AG 2 : Nebenklage und Opferschutz

Die zunehmende Ausweitung der Verletztenrechte im Strafprozess zieht notwendig weitgehende Einschränkungen der Verteidigungsrechte mit sich. Die Idee der Waffengleichheit gerät zur Makulatur. Umso größer die Einflussnahme der Verletzten, desto mehr verschiebt sich zugleich das Strafverfahren in seiner Struktur hin zum Parteienprozess. Es sollen die gesetzgeberischen/normativen Eckdaten der Ausweitung skizziert werden.

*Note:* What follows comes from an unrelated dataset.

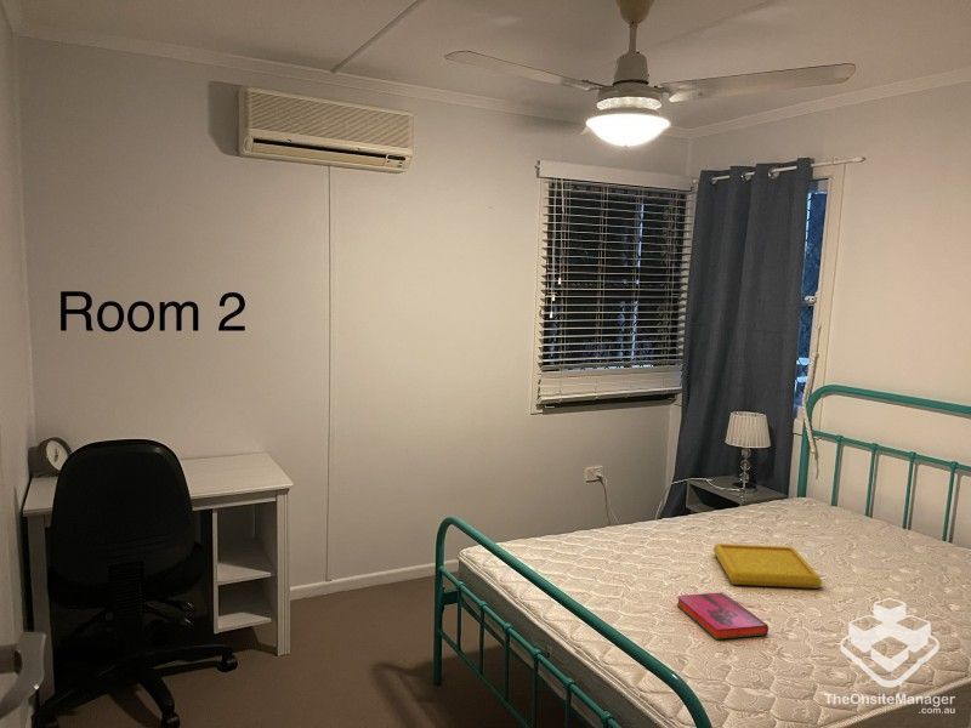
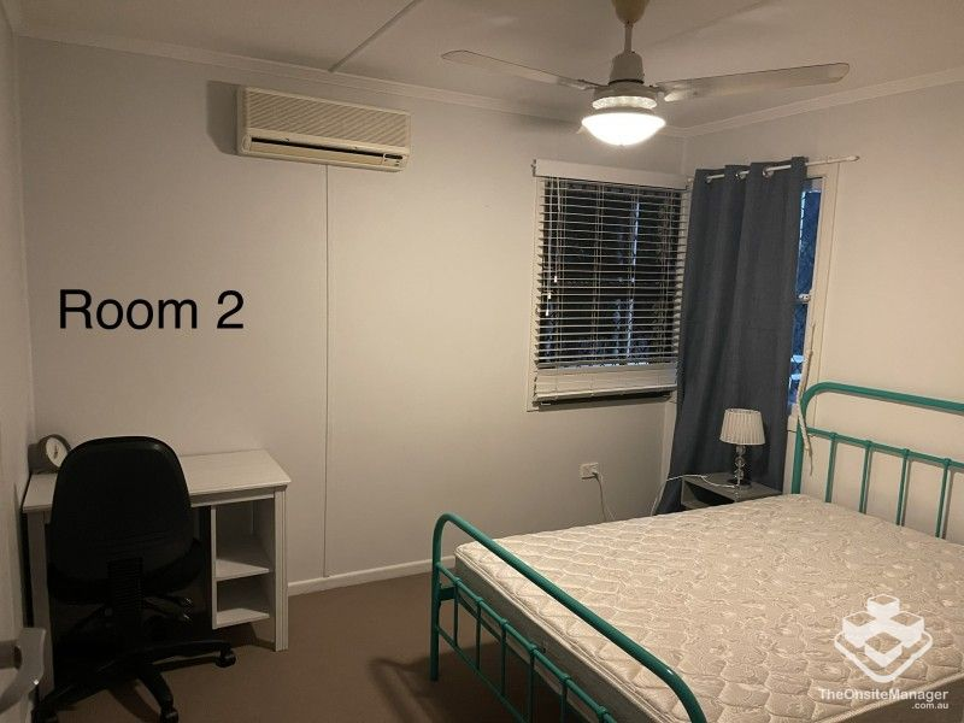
- hardback book [676,591,770,641]
- serving tray [711,542,823,590]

Referent/innen: Prof. Dr. Stephan Barton, Bielefeld; Prof. Dr. Monika
Frommel, Kiel; RAin Dr. Margarete von Galen, Berlin; Dr. Luise Greuel, Bremen; Prof. Dr. Susanne Walther, Köln | Diskussion: RA Uwe Maeffert, Hamburg; RA Oliver Tolmein, Hamburg | Moderation: RA Carl W. Heydenreich, Bonn; RAin Christine Siegrot, Hamburg

AG 3 : Jenseits von Afrika: Außenpolitische

Ambitionen des deutschen Strafrechts

Seit einigen Jahren ist die erweiterte Möglichkeit der strafrechtlichen Verfolgung von Auslandstaten in Gesetzen der Bundesrepublik Realität.
Ein erstes Verfahren, das in Deutschland wegen Taten nach dem VStGB geführt wird, zahlreiche 129b-Verfahren, Piratenverfahren etc. sind der praktische Beweis für ein gewachsenes Selbstbewusstsein Deutschlands, das nicht nur militärisch, sondern auch strafrechtlich eine größere Rolle in der Welt wahrnehmen will. Ausgerechnet eine Justiz, die seit Jahren mit dem Argument schwindender Ressourcen Beschuldigten- und Verteidigungsrechte einschränkt, soll nun außenpolitische Verpflichtungen erfüllen.
Welche Schwierigkeiten die Kombination aus gesetzlichem Schnellschuss, mangelnder strafpozessualer Ausrichtung auf reine Auslandsverfahren und sprachlichen/kulturellen/politischen Schwierigkeiten des jeweiligen Verfahrens für die Beschuldigten und ihre Verteidigungsrechte mit sich bringt, wird Gegenstand der Arbeitsgruppe sei.
Hat der (außen)politische Strafprozess neue Konjunktur? Institutionalisieren wir eine »Siegerjustiz«? Wie kann die Verteidigung mit dem spezifischen Machtgefälle in diesen Prozessen umgehen? Wir möchten der Diskussion, der Ideensammlung, dem Ausblick in die Zukunft, unseren Fragen und Sorgen, die sich mit diesen Verfahren verbinden, breiten Raum geben. Ein Schwerpunkt der AG soll die Diskussion unter den Teilnehmer/innen sein.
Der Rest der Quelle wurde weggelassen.